The 2010 report by Council of Europe rapporteur Dick Marty on the chaos in Kosovo in the aftermath of June 1999, also linked the KLA to Mafia-style crime.
"In the end this was solely about certain individuals in the KLA leadership using elements of that organization to perpetrate violence in order to obtain political power and personal wealth for themselves, not about any larger cause," Williamson said.
Violence against the minorities was not about defending Kosovo or fighting for freedom, Williamson said.
"We believe that the evidence is compelling that these crimes were not the acts of rogue individuals acting on their own accord, but rather that they were conducted in an organized fashion and were sanctioned by certain individuals in the top levels of the KLA leadership."
The KLA won the support of NATO after taking up arms against Serbian security forces.
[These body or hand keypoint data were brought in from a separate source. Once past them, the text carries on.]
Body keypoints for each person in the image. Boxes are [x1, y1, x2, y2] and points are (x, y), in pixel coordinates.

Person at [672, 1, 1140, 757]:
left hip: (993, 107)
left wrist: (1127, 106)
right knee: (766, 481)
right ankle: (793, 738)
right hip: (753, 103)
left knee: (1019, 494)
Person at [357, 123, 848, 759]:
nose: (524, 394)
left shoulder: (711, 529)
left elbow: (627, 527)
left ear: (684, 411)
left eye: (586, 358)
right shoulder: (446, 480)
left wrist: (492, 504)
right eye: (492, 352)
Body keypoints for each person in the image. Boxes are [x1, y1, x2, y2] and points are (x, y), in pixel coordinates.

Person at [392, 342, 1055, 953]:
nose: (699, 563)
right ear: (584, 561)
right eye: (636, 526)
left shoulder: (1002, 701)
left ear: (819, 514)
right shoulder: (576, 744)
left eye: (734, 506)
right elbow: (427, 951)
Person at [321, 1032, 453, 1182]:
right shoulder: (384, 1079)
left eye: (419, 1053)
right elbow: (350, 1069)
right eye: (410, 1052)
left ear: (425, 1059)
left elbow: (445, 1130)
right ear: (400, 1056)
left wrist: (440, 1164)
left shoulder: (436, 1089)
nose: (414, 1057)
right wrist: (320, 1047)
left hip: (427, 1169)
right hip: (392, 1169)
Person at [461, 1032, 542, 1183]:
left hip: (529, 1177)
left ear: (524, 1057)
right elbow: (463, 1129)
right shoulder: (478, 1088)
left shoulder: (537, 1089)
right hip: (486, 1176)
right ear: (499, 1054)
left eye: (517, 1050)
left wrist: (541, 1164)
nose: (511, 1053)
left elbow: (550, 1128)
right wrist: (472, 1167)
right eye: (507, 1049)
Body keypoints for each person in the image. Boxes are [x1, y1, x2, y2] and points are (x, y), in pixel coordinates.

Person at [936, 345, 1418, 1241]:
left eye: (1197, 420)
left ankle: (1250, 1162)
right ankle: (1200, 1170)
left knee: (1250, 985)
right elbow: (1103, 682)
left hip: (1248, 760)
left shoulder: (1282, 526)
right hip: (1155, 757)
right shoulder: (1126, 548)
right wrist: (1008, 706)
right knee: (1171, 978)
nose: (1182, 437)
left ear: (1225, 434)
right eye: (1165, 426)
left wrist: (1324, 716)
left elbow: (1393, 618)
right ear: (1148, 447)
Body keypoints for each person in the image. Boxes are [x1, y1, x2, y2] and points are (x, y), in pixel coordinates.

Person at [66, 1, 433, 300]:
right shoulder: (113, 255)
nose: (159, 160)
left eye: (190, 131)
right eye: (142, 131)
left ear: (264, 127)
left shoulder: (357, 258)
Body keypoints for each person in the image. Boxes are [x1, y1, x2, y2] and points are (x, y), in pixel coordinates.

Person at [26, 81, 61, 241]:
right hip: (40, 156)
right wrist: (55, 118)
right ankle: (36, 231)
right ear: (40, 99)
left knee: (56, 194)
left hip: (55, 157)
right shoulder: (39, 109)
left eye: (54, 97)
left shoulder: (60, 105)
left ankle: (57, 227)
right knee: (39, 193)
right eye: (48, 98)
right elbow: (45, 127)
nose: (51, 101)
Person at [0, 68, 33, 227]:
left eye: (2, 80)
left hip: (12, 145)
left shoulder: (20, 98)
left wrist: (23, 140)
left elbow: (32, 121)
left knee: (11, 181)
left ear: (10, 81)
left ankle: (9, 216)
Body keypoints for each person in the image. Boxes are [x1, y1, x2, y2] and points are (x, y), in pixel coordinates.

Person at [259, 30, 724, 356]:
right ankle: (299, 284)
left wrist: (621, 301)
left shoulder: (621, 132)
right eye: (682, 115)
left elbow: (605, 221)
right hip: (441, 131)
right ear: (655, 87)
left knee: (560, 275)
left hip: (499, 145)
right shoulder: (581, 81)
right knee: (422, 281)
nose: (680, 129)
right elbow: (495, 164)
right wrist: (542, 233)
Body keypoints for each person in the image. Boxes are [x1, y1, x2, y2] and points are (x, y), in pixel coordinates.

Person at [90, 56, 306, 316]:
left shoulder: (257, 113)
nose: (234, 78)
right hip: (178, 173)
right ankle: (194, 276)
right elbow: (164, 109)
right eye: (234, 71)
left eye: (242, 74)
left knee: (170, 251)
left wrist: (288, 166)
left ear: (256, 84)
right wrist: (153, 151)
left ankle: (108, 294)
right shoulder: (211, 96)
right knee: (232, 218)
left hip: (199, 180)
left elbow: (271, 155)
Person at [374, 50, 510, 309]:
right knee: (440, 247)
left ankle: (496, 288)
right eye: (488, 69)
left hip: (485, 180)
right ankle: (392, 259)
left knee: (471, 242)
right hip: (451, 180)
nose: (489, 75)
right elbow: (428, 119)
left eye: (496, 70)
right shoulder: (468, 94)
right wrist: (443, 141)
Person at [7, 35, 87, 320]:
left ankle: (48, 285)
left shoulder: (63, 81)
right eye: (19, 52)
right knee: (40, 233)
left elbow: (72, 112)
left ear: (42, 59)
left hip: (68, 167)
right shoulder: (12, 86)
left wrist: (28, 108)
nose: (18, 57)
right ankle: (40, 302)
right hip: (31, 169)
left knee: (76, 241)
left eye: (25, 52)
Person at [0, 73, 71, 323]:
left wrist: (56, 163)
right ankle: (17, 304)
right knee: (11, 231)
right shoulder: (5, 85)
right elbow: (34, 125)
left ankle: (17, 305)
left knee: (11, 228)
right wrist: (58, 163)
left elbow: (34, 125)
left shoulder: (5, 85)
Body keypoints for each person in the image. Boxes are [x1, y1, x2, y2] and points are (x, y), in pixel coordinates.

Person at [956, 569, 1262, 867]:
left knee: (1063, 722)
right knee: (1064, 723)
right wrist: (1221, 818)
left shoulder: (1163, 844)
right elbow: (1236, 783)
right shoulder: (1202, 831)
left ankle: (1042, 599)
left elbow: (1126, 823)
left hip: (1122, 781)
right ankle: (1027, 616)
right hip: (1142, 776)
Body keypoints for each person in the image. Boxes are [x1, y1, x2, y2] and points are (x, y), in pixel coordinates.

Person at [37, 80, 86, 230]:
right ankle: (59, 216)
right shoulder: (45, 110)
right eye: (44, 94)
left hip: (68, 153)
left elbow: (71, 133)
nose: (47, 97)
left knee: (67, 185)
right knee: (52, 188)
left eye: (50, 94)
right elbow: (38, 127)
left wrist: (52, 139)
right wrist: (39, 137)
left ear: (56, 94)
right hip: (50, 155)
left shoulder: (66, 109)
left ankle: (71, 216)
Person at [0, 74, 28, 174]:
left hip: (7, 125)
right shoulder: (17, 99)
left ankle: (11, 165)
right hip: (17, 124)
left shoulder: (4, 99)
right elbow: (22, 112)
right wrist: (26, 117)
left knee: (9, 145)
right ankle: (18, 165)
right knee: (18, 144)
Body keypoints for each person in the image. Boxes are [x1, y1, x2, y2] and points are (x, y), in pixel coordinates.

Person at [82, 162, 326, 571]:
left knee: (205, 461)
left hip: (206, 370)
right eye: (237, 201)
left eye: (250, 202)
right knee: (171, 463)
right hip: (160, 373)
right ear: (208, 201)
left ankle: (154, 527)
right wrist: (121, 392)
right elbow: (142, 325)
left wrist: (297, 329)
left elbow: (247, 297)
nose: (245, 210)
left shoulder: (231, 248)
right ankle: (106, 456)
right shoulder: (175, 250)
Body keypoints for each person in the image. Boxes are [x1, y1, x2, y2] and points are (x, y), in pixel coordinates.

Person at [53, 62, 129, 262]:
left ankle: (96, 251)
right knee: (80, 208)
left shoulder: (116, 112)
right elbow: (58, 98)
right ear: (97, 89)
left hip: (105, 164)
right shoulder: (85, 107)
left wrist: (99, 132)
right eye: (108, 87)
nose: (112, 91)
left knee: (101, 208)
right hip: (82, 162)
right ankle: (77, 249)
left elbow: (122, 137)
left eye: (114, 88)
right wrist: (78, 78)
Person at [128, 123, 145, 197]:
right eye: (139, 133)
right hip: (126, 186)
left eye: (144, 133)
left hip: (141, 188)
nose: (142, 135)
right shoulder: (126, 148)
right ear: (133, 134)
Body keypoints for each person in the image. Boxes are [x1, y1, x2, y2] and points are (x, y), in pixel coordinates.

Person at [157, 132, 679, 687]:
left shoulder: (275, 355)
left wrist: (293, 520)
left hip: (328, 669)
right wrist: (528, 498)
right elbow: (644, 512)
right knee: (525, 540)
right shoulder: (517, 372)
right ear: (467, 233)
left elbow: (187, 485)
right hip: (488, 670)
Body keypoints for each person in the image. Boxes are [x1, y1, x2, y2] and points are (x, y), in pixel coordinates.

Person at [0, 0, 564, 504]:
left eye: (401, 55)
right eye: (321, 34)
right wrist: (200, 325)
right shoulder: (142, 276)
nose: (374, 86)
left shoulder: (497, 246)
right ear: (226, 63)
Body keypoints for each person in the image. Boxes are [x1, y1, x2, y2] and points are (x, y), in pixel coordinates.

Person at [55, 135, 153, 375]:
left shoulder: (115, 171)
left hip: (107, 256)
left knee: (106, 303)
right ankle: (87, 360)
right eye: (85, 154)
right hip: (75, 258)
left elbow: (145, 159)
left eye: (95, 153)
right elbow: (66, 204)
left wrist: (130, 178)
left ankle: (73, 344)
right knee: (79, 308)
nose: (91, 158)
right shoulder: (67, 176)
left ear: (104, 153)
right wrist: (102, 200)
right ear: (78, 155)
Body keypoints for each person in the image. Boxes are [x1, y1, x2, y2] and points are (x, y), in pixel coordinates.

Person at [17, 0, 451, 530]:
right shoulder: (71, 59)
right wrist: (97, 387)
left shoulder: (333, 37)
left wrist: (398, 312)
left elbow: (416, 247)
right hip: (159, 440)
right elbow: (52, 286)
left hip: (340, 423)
Thaci and his government have repeatedly dismissed charges of involvement.
In Pristina, the government of Kosovo said it would "continue collaborating" with the team "until the end of these investigations."
Williamson's report was an "important step for determining potential individual responsibility," it said.
In Serbia, which strongly backed Marty's report as independent proof of Belgrade's claims that KLA guerrillas killed and tortured hundreds of Serbs after the war, officials said Tuesday's developments would help in "finding those responsible for monstrous crimes."
"We can be satisfied only when court verdicts will be brought against those responsible for these crimes," Serbia's top official in charge of Kosovo, Marko Djuric, said in a statement.
Serbia's war crimes prosecutor Vladimir Vukcevic described the report as "satisfaction for the victims and a great contribution for international justice."